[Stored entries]
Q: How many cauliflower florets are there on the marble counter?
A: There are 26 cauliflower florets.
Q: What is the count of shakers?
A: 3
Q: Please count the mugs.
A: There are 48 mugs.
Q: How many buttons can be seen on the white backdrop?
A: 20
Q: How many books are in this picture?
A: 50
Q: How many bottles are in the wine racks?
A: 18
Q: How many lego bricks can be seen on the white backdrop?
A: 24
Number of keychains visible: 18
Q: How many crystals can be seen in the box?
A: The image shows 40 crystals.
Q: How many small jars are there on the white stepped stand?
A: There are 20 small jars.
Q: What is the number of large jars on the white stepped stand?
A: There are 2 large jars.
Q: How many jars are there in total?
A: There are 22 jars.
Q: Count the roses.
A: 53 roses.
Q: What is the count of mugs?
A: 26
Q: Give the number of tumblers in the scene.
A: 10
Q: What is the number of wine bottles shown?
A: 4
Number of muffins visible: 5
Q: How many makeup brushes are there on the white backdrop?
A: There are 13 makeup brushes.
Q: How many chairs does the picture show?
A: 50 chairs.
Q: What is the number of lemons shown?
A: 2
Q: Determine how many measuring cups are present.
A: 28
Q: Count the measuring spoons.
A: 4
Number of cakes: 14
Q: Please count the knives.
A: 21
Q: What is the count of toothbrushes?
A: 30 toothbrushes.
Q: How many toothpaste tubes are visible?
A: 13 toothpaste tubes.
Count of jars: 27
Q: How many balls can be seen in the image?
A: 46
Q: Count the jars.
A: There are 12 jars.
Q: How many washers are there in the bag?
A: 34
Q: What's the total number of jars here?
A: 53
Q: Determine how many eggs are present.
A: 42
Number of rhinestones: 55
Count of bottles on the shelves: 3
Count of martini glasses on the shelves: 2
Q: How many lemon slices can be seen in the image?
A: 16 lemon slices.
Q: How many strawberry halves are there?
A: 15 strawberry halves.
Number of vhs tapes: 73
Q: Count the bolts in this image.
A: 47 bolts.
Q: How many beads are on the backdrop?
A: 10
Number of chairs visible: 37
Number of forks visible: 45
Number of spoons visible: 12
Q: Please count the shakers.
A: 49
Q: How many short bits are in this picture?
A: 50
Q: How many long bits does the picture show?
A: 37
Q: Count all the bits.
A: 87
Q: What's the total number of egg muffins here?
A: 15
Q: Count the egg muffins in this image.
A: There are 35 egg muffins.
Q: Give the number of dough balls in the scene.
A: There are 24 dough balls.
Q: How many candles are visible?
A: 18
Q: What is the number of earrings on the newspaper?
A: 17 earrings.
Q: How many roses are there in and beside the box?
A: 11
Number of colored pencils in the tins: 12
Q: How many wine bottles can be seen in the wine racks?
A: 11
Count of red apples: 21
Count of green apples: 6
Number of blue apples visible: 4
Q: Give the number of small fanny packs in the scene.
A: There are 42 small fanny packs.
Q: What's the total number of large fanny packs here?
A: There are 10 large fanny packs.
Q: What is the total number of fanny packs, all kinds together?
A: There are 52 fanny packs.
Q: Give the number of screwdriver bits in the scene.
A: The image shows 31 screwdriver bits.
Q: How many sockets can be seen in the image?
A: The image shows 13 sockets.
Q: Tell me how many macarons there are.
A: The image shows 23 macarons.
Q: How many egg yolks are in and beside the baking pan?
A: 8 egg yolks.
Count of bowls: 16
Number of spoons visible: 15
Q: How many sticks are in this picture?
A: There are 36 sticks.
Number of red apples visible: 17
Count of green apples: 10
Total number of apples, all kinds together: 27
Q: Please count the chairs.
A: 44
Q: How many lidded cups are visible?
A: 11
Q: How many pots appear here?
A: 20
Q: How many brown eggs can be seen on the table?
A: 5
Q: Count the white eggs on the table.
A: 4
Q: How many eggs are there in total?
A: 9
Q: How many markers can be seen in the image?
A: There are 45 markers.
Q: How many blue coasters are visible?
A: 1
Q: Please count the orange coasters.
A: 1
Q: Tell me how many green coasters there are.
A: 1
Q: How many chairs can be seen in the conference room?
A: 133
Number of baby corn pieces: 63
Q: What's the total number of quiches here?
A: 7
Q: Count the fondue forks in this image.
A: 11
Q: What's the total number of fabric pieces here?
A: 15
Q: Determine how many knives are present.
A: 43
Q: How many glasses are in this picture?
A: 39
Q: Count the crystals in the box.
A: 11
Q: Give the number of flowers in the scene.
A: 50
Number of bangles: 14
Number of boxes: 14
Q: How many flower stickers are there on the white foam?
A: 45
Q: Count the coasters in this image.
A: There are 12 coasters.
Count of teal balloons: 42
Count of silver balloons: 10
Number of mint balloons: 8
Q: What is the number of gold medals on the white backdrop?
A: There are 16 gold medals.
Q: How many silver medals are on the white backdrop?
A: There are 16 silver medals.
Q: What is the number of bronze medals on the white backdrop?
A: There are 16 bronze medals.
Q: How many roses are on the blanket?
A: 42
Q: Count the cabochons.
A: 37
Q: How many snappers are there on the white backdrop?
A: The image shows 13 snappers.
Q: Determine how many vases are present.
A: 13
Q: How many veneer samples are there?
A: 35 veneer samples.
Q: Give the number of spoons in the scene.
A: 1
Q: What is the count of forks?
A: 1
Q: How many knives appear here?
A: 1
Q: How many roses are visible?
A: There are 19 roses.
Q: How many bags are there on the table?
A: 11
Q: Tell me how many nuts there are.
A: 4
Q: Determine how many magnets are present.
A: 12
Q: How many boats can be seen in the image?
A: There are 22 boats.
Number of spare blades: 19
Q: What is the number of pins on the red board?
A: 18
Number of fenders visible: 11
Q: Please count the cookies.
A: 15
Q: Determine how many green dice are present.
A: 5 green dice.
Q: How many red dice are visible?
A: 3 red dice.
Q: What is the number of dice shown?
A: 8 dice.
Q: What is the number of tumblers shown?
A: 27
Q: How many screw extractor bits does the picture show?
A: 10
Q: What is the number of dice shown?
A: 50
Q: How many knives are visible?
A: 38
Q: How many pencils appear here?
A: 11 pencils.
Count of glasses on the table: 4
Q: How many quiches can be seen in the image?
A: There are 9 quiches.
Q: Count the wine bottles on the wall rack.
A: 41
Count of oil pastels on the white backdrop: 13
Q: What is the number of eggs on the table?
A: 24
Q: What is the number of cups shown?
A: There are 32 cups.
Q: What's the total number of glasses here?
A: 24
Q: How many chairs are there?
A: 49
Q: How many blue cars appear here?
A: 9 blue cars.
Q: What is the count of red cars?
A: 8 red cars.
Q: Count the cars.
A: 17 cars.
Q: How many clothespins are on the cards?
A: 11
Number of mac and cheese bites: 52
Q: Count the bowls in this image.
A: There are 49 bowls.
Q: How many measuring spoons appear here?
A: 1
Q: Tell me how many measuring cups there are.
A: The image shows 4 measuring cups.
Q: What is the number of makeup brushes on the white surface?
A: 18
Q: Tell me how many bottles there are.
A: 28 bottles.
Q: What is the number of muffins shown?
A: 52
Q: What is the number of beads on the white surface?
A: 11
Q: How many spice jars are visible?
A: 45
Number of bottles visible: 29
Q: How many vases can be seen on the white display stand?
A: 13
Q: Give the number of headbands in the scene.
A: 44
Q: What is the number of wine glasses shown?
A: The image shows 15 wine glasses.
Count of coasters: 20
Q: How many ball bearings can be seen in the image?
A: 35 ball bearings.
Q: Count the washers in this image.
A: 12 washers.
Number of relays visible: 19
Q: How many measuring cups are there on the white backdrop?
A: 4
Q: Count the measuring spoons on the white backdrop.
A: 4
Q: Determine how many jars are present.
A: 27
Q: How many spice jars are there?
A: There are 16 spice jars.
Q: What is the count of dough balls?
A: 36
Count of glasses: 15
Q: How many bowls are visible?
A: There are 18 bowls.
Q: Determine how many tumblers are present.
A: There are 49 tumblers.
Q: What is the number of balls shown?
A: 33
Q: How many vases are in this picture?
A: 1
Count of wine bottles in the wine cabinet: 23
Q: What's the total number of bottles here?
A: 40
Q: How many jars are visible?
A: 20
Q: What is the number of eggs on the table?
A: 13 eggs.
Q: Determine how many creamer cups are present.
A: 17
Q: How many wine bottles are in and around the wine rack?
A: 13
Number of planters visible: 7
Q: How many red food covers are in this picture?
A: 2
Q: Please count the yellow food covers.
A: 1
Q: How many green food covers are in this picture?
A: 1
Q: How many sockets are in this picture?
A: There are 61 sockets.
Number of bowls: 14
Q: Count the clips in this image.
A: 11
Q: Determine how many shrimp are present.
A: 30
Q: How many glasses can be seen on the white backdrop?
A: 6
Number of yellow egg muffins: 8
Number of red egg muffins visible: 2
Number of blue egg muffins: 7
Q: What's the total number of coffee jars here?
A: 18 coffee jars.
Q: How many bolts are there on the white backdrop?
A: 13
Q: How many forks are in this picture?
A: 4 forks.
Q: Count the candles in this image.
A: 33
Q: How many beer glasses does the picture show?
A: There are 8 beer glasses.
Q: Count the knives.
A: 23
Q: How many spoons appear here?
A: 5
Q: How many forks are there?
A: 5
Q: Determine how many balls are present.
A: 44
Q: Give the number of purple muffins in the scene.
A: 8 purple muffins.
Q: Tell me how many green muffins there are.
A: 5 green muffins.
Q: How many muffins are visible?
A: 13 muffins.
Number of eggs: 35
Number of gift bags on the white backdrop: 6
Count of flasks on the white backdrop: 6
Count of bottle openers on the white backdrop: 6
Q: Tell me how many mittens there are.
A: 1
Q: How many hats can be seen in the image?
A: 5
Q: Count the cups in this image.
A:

● **Problem**
Please repeat the records above from the line containing "Number of rhinestones: 55" to the line containing "Number of spoons visible: 12", both included.

● **Full output**
Number of rhinestones: 55
Count of bottles on the shelves: 3
Count of martini glasses on the shelves: 2
Q: How many lemon slices can be seen in the image?
A: 16 lemon slices.
Q: How many strawberry halves are there?
A: 15 strawberry halves.
Number of vhs tapes: 73
Q: Count the bolts in this image.
A: 47 bolts.
Q: How many beads are on the backdrop?
A: 10
Number of chairs visible: 37
Number of forks visible: 45
Number of spoons visible: 12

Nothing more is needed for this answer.